I wouldn’t have known them except for Kathy’s yearlong stay in Perugia attending vet school. And without them, and their family, Kathy probably would have just returned to the States and we would’ve done touristy things, or stayed with my people in Sicily on our Italian vacations.
But Kathy, and then I, were sort of adopted by them. It’s a long story, but friends of Kathy jogged past their house on a hot day. Their daughter saw the two guys looking like death warmed over (they live on a hill. Wait, everyone lives on a hill in Perugia…) and gave them water. One thing led to another and soon Kathy was a regular at their dinner table and a regular passenger with Franco as he wandered the countryside reading electric meters and shopping for food in obscure shops that only insiders like himself knew.

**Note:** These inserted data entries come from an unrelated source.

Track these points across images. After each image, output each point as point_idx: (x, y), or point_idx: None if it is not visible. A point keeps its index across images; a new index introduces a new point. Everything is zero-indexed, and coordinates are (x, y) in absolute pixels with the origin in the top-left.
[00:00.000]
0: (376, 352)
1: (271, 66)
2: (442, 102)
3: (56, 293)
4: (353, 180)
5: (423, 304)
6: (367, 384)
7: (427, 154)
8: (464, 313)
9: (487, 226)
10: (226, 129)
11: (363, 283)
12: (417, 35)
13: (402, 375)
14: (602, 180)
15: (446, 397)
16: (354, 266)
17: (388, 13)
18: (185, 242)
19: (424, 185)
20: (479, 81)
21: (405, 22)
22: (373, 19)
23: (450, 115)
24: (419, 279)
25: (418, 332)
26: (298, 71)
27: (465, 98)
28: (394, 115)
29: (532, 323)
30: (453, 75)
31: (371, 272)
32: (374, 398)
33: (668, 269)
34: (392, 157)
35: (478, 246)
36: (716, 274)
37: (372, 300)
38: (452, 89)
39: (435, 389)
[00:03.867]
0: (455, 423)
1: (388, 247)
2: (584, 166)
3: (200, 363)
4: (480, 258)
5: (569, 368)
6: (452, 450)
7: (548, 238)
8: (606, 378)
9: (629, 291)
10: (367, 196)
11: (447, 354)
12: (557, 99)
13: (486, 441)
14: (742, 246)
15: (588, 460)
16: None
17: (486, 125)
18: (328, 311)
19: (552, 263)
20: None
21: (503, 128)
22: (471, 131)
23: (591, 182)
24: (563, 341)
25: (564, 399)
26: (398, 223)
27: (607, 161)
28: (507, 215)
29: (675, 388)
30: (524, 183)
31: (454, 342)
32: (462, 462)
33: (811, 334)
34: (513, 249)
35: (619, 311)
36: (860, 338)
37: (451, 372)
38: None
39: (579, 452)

They came to the U.S. and we showed them around New York, we’d drop in on them over the years. We got to know their big family, with brothers, sisters, nieces and nephews. Italians like to visit each other during the aperitivo hours, between 6 and 8 pm, and Giovanna’s kitchen and garden were where they met most of the time. They’d play cards, have a coffee or beer, gossip, tell jokes. Neighbors dropped in.
Left, the guys pose on a chilly day in August 1983: me, Federico, Antonio (aka Toto), and Franco.

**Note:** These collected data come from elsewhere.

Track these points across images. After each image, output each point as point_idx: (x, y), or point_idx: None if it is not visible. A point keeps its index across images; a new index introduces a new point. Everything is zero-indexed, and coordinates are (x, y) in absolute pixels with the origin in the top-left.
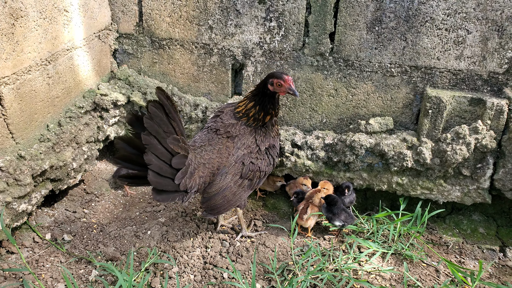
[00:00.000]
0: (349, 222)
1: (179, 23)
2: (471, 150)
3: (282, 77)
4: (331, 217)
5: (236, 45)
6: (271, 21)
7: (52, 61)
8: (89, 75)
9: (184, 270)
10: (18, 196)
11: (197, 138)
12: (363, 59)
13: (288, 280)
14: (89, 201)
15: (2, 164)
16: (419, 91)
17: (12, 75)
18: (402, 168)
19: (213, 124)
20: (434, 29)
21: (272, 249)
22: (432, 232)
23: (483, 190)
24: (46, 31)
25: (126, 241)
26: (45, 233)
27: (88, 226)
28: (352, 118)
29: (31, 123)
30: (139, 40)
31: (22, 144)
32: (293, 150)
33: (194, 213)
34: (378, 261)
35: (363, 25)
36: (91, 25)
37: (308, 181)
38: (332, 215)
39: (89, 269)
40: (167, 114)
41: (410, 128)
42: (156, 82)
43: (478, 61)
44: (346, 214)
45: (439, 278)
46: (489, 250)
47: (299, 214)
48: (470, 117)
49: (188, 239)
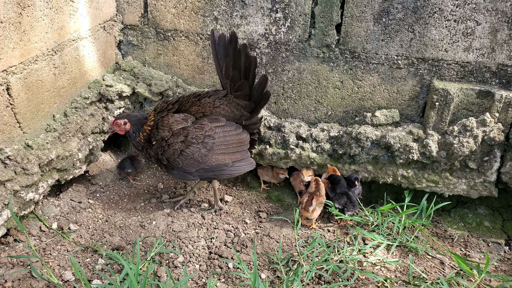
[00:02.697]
0: (349, 208)
1: (184, 14)
2: (478, 143)
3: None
4: (333, 197)
5: (241, 36)
6: (277, 12)
7: (58, 51)
8: (94, 66)
9: (190, 260)
10: (25, 185)
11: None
12: (369, 51)
13: (293, 270)
14: (94, 192)
15: (10, 153)
16: (425, 84)
17: (19, 64)
18: (407, 161)
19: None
20: (443, 20)
21: (277, 240)
22: (437, 225)
23: (490, 183)
24: (52, 21)
25: (131, 231)
26: (52, 223)
27: (94, 216)
28: (358, 110)
29: (37, 113)
30: (144, 32)
31: (29, 134)
32: (298, 143)
33: (199, 204)
34: (383, 253)
35: (370, 16)
36: (97, 15)
37: (311, 172)
38: (334, 195)
39: (95, 258)
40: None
41: (416, 120)
42: (161, 74)
43: (487, 53)
44: (347, 199)
45: (444, 271)
46: (495, 243)
47: (304, 206)
48: (477, 110)
49: (193, 230)
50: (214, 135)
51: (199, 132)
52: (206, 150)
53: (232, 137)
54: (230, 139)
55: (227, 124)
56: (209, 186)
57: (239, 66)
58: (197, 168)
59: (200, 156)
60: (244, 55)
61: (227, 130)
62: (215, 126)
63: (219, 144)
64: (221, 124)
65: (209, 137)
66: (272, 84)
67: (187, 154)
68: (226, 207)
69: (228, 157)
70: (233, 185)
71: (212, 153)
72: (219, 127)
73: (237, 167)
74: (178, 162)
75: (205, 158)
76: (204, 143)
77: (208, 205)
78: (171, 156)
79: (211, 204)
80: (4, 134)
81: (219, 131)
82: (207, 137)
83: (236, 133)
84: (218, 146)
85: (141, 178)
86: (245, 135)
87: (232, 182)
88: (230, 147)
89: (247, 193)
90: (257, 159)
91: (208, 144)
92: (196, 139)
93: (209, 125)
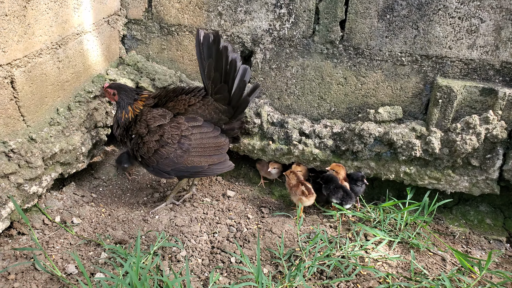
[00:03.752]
0: (347, 201)
1: (188, 9)
2: (481, 140)
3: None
4: (329, 194)
5: (245, 32)
6: (281, 8)
7: (62, 45)
8: (98, 60)
9: (192, 254)
10: (29, 178)
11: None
12: (373, 47)
13: (295, 265)
14: (97, 186)
15: (14, 146)
16: (429, 81)
17: (24, 58)
18: (410, 158)
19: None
20: (447, 17)
21: (279, 236)
22: (439, 222)
23: (492, 180)
24: (56, 15)
25: (134, 225)
26: (55, 216)
27: (97, 210)
28: (361, 107)
29: (41, 106)
30: (148, 26)
31: (33, 127)
32: (301, 139)
33: (201, 199)
34: (385, 249)
35: (375, 13)
36: (101, 10)
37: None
38: (329, 192)
39: (98, 252)
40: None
41: (419, 117)
42: (165, 69)
43: (491, 50)
44: (343, 193)
45: (446, 267)
46: (496, 241)
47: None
48: (480, 107)
49: (196, 224)
50: (191, 136)
51: (175, 131)
52: (182, 152)
53: (209, 140)
54: (207, 142)
55: (205, 125)
56: (211, 182)
57: (220, 68)
58: (172, 167)
59: (175, 156)
60: (225, 57)
61: (204, 132)
62: (192, 126)
63: (195, 146)
64: (198, 124)
65: (185, 137)
66: (276, 80)
67: (162, 154)
68: (228, 202)
69: (204, 159)
70: (236, 180)
71: (188, 154)
72: (196, 127)
73: (213, 170)
74: (152, 161)
75: (181, 159)
76: (180, 144)
77: (210, 199)
78: (145, 154)
79: (213, 197)
80: (8, 127)
81: (196, 132)
82: (183, 138)
83: (213, 136)
84: (195, 148)
85: (144, 173)
86: (224, 139)
87: (234, 177)
88: (206, 150)
89: (250, 188)
90: (259, 154)
91: (184, 145)
92: (172, 139)
93: (185, 125)
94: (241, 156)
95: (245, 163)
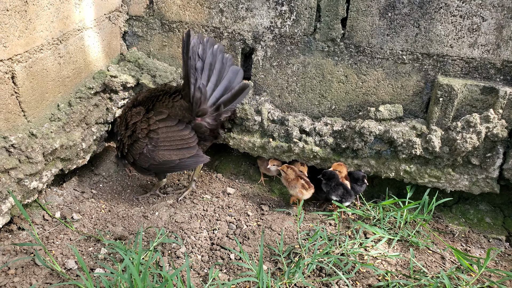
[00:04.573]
0: (347, 198)
1: (190, 6)
2: (481, 139)
3: None
4: (329, 191)
5: (246, 29)
6: (282, 5)
7: (63, 40)
8: (99, 56)
9: (192, 251)
10: (29, 173)
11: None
12: (374, 45)
13: (294, 262)
14: (97, 182)
15: (14, 141)
16: (430, 79)
17: (25, 53)
18: (410, 156)
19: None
20: (449, 15)
21: (279, 233)
22: (438, 221)
23: (492, 179)
24: (58, 10)
25: (134, 221)
26: (55, 212)
27: (97, 206)
28: (362, 105)
29: (42, 102)
30: (149, 23)
31: (33, 123)
32: (301, 136)
33: (201, 196)
34: (384, 247)
35: (376, 11)
36: (102, 6)
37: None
38: (330, 189)
39: (98, 247)
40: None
41: (419, 116)
42: (166, 65)
43: (492, 49)
44: (343, 190)
45: (445, 265)
46: (495, 239)
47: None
48: (481, 106)
49: (196, 221)
50: (158, 130)
51: (144, 126)
52: (152, 146)
53: (174, 133)
54: (172, 135)
55: (169, 118)
56: (212, 179)
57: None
58: (149, 164)
59: (148, 151)
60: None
61: (169, 126)
62: (158, 120)
63: (163, 140)
64: (163, 117)
65: (153, 132)
66: (277, 78)
67: (135, 149)
68: (228, 199)
69: (174, 153)
70: (236, 178)
71: (158, 149)
72: (162, 121)
73: (186, 164)
74: (130, 157)
75: (153, 154)
76: (150, 138)
77: (210, 196)
78: (123, 149)
79: (213, 194)
80: (9, 123)
81: (162, 125)
82: (152, 132)
83: (178, 129)
84: (163, 142)
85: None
86: (188, 132)
87: (235, 175)
88: (173, 143)
89: (250, 185)
90: (260, 152)
91: (153, 140)
92: (141, 134)
93: (153, 119)
94: (242, 154)
95: (245, 160)
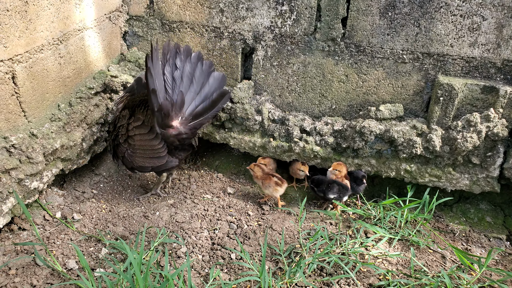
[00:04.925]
0: (344, 193)
1: (190, 5)
2: (481, 138)
3: None
4: (325, 190)
5: (247, 28)
6: (283, 5)
7: (63, 40)
8: (99, 57)
9: (193, 250)
10: (30, 173)
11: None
12: (375, 45)
13: (295, 262)
14: (98, 182)
15: (15, 141)
16: (430, 79)
17: (25, 53)
18: (411, 155)
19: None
20: (449, 15)
21: (279, 232)
22: (439, 220)
23: (492, 178)
24: (58, 10)
25: (135, 221)
26: (55, 212)
27: (97, 206)
28: (362, 104)
29: (42, 102)
30: (150, 23)
31: (34, 123)
32: (302, 136)
33: (202, 196)
34: (385, 246)
35: (376, 10)
36: (102, 6)
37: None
38: (324, 190)
39: (99, 247)
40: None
41: (420, 115)
42: None
43: (493, 48)
44: (338, 187)
45: (446, 264)
46: (496, 238)
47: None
48: (481, 105)
49: (197, 221)
50: (134, 137)
51: (123, 131)
52: (131, 151)
53: (146, 142)
54: (145, 144)
55: (143, 125)
56: (212, 178)
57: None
58: (130, 166)
59: (128, 156)
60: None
61: (143, 133)
62: (135, 127)
63: (138, 148)
64: (138, 124)
65: (131, 138)
66: (277, 77)
67: (119, 151)
68: (228, 199)
69: (147, 161)
70: (237, 177)
71: (135, 155)
72: (137, 127)
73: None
74: (117, 156)
75: (132, 159)
76: (128, 144)
77: (210, 196)
78: (111, 150)
79: (213, 194)
80: (9, 123)
81: (137, 133)
82: (130, 138)
83: (149, 138)
84: (138, 149)
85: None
86: (157, 142)
87: (235, 174)
88: (146, 153)
89: (250, 185)
90: (260, 152)
91: (131, 146)
92: (122, 139)
93: (132, 125)
94: (242, 154)
95: (246, 160)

We’re not especially Catholic despite our upbringing, but we cemented the relationship when we baptized our younger daughter in their neighborhood church, the Tempietto di Sant’Angelo, an amazing Romanesque temple built in the fifth century on the site of a Roman structure, using the original columns.
After all these years, we feel, I don’t know, privileged to have been part of their lives. Perugians are friendly, but they’re also guarded, and it can take awhile to be part of their lives. Franco, Giovanna, and whole crew have opened their arms and their homes to us, and we now have a circle of friends that kept, and keep us coming back.
Time doesn’t stand still, so the cliché goes. Franco and Giovanna are gone now, taken away too soon. But Giovanna was part of a big family, the Santucci clan, and down through the years we’ve grown close to her baby brother Antonio and his family. Antonio is my big Perugian brother. He inspected our place and told me to buy it. He doggedly chased down the evil gas company to get us a connection. He looks in on the place, tells me what to do when domestic disaster happens (a busted drain, electrical weirdness). And when I’m there by myself, his sweet wife Rita feeds me and once, when I was sick with the flu, checked in on me to make sure I was still alive.
There’s a newer generation, and they’ve become our pals. Rita and Antonio’s son Federico comes to New York every couple of years to run the marathon, and last year was no exception. He and their friends did an AirBnB in Brooklyn, but we got together one night for a raucous dinner at Ribalta, one of my favorite authentic pizzerias in New York. (Go there; it’s right near the Strand bookstore, which is an added bonus.) And Franco and Giovanna’s daughters are around our age; we’re growing old together. Simona lives nearby, and Franca is in Malaga, which means we have a winter escape.
Here, Toto inspects what eventually became our apartment in Perugia, with its own, real, actual gas main connection.